WHAT THE TASK ASKS: Work through the listing below, copying each line that carries the word "Import".

RECORDS FOR THIS EXERCISE:
Start of Block

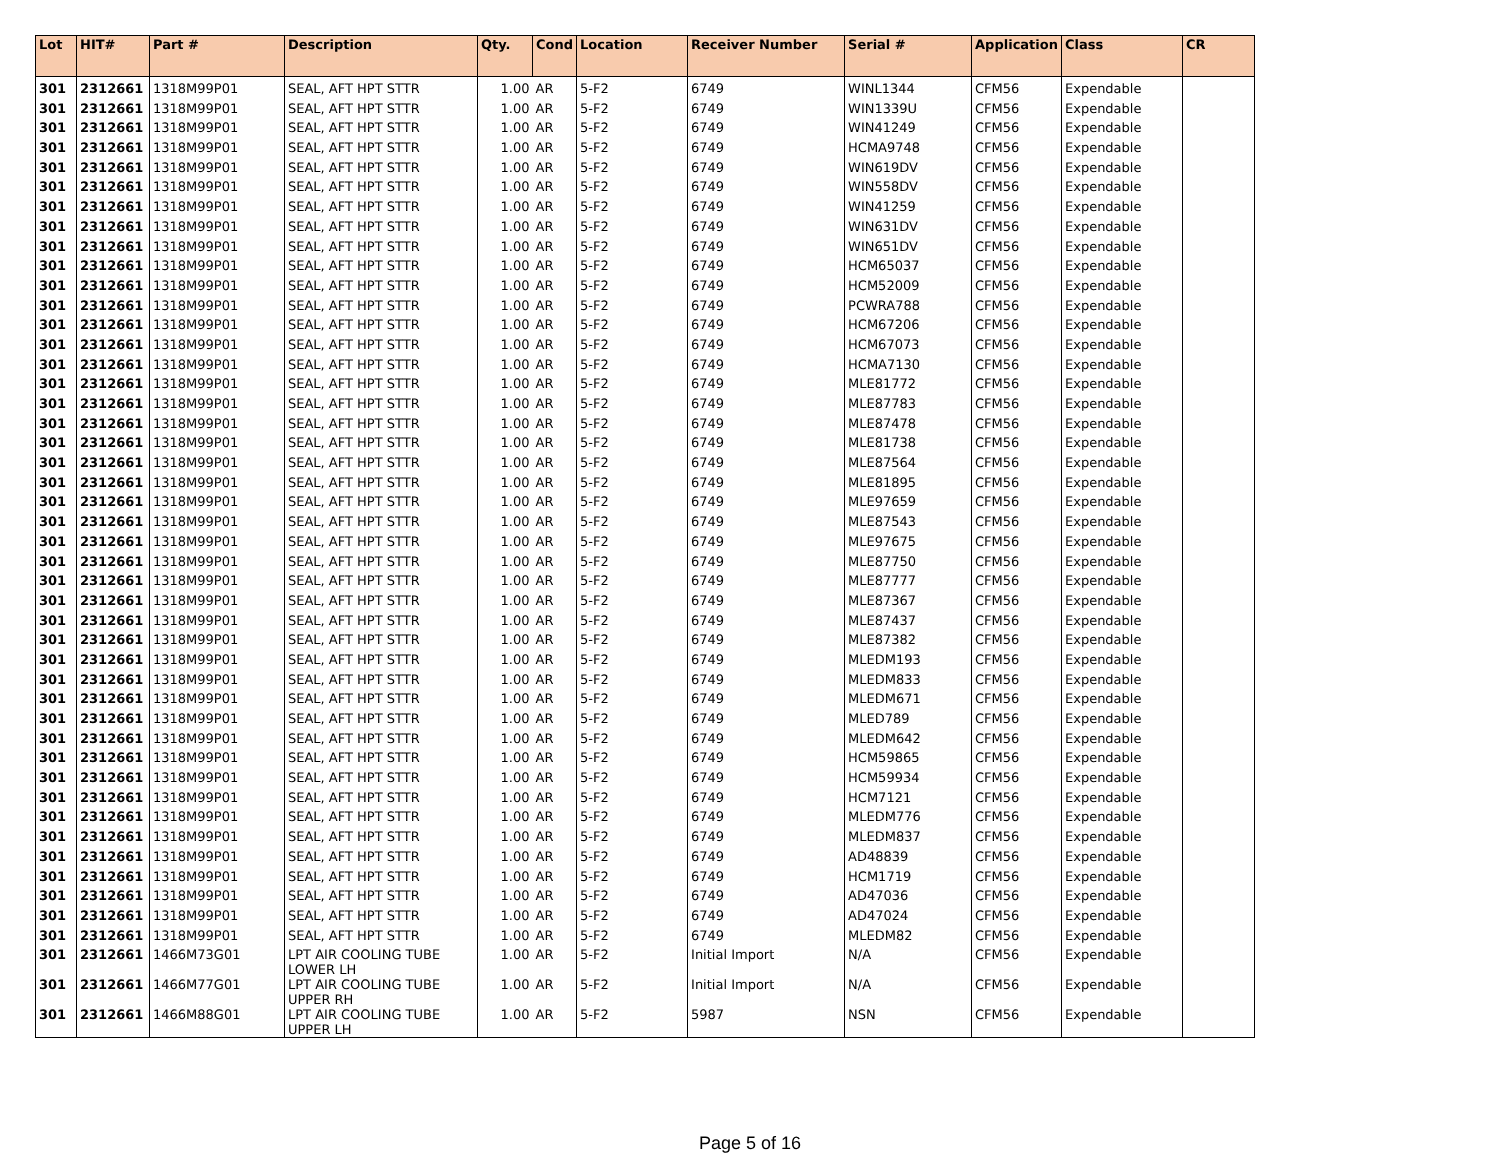| Lot | HIT# | Part # | Description | Qty. | Cond | Location | Receiver Number | Serial # | Application | Class | CR |
| --- | --- | --- | --- | --- | --- | --- | --- | --- | --- | --- | --- |
| 301 | 2312661 | 1318M99P01 | SEAL, AFT HPT STTR | 1.00 | AR | 5-F2 | 6749 | WINL1344 | CFM56 | Expendable | |
| 301 | 2312661 | 1318M99P01 | SEAL, AFT HPT STTR | 1.00 | AR | 5-F2 | 6749 | WIN1339U | CFM56 | Expendable | |
| 301 | 2312661 | 1318M99P01 | SEAL, AFT HPT STTR | 1.00 | AR | 5-F2 | 6749 | WIN41249 | CFM56 | Expendable | |
| 301 | 2312661 | 1318M99P01 | SEAL, AFT HPT STTR | 1.00 | AR | 5-F2 | 6749 | HCMA9748 | CFM56 | Expendable | |
| 301 | 2312661 | 1318M99P01 | SEAL, AFT HPT STTR | 1.00 | AR | 5-F2 | 6749 | WIN619DV | CFM56 | Expendable | |
| 301 | 2312661 | 1318M99P01 | SEAL, AFT HPT STTR | 1.00 | AR | 5-F2 | 6749 | WIN558DV | CFM56 | Expendable | |
| 301 | 2312661 | 1318M99P01 | SEAL, AFT HPT STTR | 1.00 | AR | 5-F2 | 6749 | WIN41259 | CFM56 | Expendable | |
| 301 | 2312661 | 1318M99P01 | SEAL, AFT HPT STTR | 1.00 | AR | 5-F2 | 6749 | WIN631DV | CFM56 | Expendable | |
| 301 | 2312661 | 1318M99P01 | SEAL, AFT HPT STTR | 1.00 | AR | 5-F2 | 6749 | WIN651DV | CFM56 | Expendable | |
| 301 | 2312661 | 1318M99P01 | SEAL, AFT HPT STTR | 1.00 | AR | 5-F2 | 6749 | HCM65037 | CFM56 | Expendable | |
| 301 | 2312661 | 1318M99P01 | SEAL, AFT HPT STTR | 1.00 | AR | 5-F2 | 6749 | HCM52009 | CFM56 | Expendable | |
| 301 | 2312661 | 1318M99P01 | SEAL, AFT HPT STTR | 1.00 | AR | 5-F2 | 6749 | PCWRA788 | CFM56 | Expendable | |
| 301 | 2312661 | 1318M99P01 | SEAL, AFT HPT STTR | 1.00 | AR | 5-F2 | 6749 | HCM67206 | CFM56 | Expendable | |
| 301 | 2312661 | 1318M99P01 | SEAL, AFT HPT STTR | 1.00 | AR | 5-F2 | 6749 | HCM67073 | CFM56 | Expendable | |
| 301 | 2312661 | 1318M99P01 | SEAL, AFT HPT STTR | 1.00 | AR | 5-F2 | 6749 | HCMA7130 | CFM56 | Expendable | |
| 301 | 2312661 | 1318M99P01 | SEAL, AFT HPT STTR | 1.00 | AR | 5-F2 | 6749 | MLE81772 | CFM56 | Expendable | |
| 301 | 2312661 | 1318M99P01 | SEAL, AFT HPT STTR | 1.00 | AR | 5-F2 | 6749 | MLE87783 | CFM56 | Expendable | |
| 301 | 2312661 | 1318M99P01 | SEAL, AFT HPT STTR | 1.00 | AR | 5-F2 | 6749 | MLE87478 | CFM56 | Expendable | |
| 301 | 2312661 | 1318M99P01 | SEAL, AFT HPT STTR | 1.00 | AR | 5-F2 | 6749 | MLE81738 | CFM56 | Expendable | |
| 301 | 2312661 | 1318M99P01 | SEAL, AFT HPT STTR | 1.00 | AR | 5-F2 | 6749 | MLE87564 | CFM56 | Expendable | |
| 301 | 2312661 | 1318M99P01 | SEAL, AFT HPT STTR | 1.00 | AR | 5-F2 | 6749 | MLE81895 | CFM56 | Expendable | |
| 301 | 2312661 | 1318M99P01 | SEAL, AFT HPT STTR | 1.00 | AR | 5-F2 | 6749 | MLE97659 | CFM56 | Expendable | |
| 301 | 2312661 | 1318M99P01 | SEAL, AFT HPT STTR | 1.00 | AR | 5-F2 | 6749 | MLE87543 | CFM56 | Expendable | |
| 301 | 2312661 | 1318M99P01 | SEAL, AFT HPT STTR | 1.00 | AR | 5-F2 | 6749 | MLE97675 | CFM56 | Expendable | |
| 301 | 2312661 | 1318M99P01 | SEAL, AFT HPT STTR | 1.00 | AR | 5-F2 | 6749 | MLE87750 | CFM56 | Expendable | |
| 301 | 2312661 | 1318M99P01 | SEAL, AFT HPT STTR | 1.00 | AR | 5-F2 | 6749 | MLE87777 | CFM56 | Expendable | |
| 301 | 2312661 | 1318M99P01 | SEAL, AFT HPT STTR | 1.00 | AR | 5-F2 | 6749 | MLE87367 | CFM56 | Expendable | |
| 301 | 2312661 | 1318M99P01 | SEAL, AFT HPT STTR | 1.00 | AR | 5-F2 | 6749 | MLE87437 | CFM56 | Expendable | |
| 301 | 2312661 | 1318M99P01 | SEAL, AFT HPT STTR | 1.00 | AR | 5-F2 | 6749 | MLE87382 | CFM56 | Expendable | |
| 301 | 2312661 | 1318M99P01 | SEAL, AFT HPT STTR | 1.00 | AR | 5-F2 | 6749 | MLEDM193 | CFM56 | Expendable | |
| 301 | 2312661 | 1318M99P01 | SEAL, AFT HPT STTR | 1.00 | AR | 5-F2 | 6749 | MLEDM833 | CFM56 | Expendable | |
| 301 | 2312661 | 1318M99P01 | SEAL, AFT HPT STTR | 1.00 | AR | 5-F2 | 6749 | MLEDM671 | CFM56 | Expendable | |
| 301 | 2312661 | 1318M99P01 | SEAL, AFT HPT STTR | 1.00 | AR | 5-F2 | 6749 | MLED789 | CFM56 | Expendable | |
| 301 | 2312661 | 1318M99P01 | SEAL, AFT HPT STTR | 1.00 | AR | 5-F2 | 6749 | MLEDM642 | CFM56 | Expendable | |
| 301 | 2312661 | 1318M99P01 | SEAL, AFT HPT STTR | 1.00 | AR | 5-F2 | 6749 | HCM59865 | CFM56 | Expendable | |
| 301 | 2312661 | 1318M99P01 | SEAL, AFT HPT STTR | 1.00 | AR | 5-F2 | 6749 | HCM59934 | CFM56 | Expendable | |
| 301 | 2312661 | 1318M99P01 | SEAL, AFT HPT STTR | 1.00 | AR | 5-F2 | 6749 | HCM7121 | CFM56 | Expendable | |
| 301 | 2312661 | 1318M99P01 | SEAL, AFT HPT STTR | 1.00 | AR | 5-F2 | 6749 | MLEDM776 | CFM56 | Expendable | |
| 301 | 2312661 | 1318M99P01 | SEAL, AFT HPT STTR | 1.00 | AR | 5-F2 | 6749 | MLEDM837 | CFM56 | Expendable | |
| 301 | 2312661 | 1318M99P01 | SEAL, AFT HPT STTR | 1.00 | AR | 5-F2 | 6749 | AD48839 | CFM56 | Expendable | |
| 301 | 2312661 | 1318M99P01 | SEAL, AFT HPT STTR | 1.00 | AR | 5-F2 | 6749 | HCM1719 | CFM56 | Expendable | |
| 301 | 2312661 | 1318M99P01 | SEAL, AFT HPT STTR | 1.00 | AR | 5-F2 | 6749 | AD47036 | CFM56 | Expendable | |
| 301 | 2312661 | 1318M99P01 | SEAL, AFT HPT STTR | 1.00 | AR | 5-F2 | 6749 | AD47024 | CFM56 | Expendable | |
| 301 | 2312661 | 1318M99P01 | SEAL, AFT HPT STTR | 1.00 | AR | 5-F2 | 6749 | MLEDM82 | CFM56 | Expendable | |
| 301 | 2312661 | 1466M73G01 | LPT AIR COOLING TUBE LOWER LH | 1.00 | AR | 5-F2 | Initial Import | N/A | CFM56 | Expendable | |
| 301 | 2312661 | 1466M77G01 | LPT AIR COOLING TUBE UPPER RH | 1.00 | AR | 5-F2 | Initial Import | N/A | CFM56 | Expendable | |
| 301 | 2312661 | 1466M88G01 | LPT AIR COOLING TUBE UPPER LH | 1.00 | AR | 5-F2 | 5987 | NSN | CFM56 | Expendable | |
Page 5 of 16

End of Block

FINISHED TASK:
| 301 | 2312661 | 1466M73G01 | LPT AIR COOLING TUBE LOWER LH | 1.00 | AR | 5-F2 | Initial Import | N/A | CFM56 | Expendable | |
| 301 | 2312661 | 1466M77G01 | LPT AIR COOLING TUBE UPPER RH | 1.00 | AR | 5-F2 | Initial Import | N/A | CFM56 | Expendable | |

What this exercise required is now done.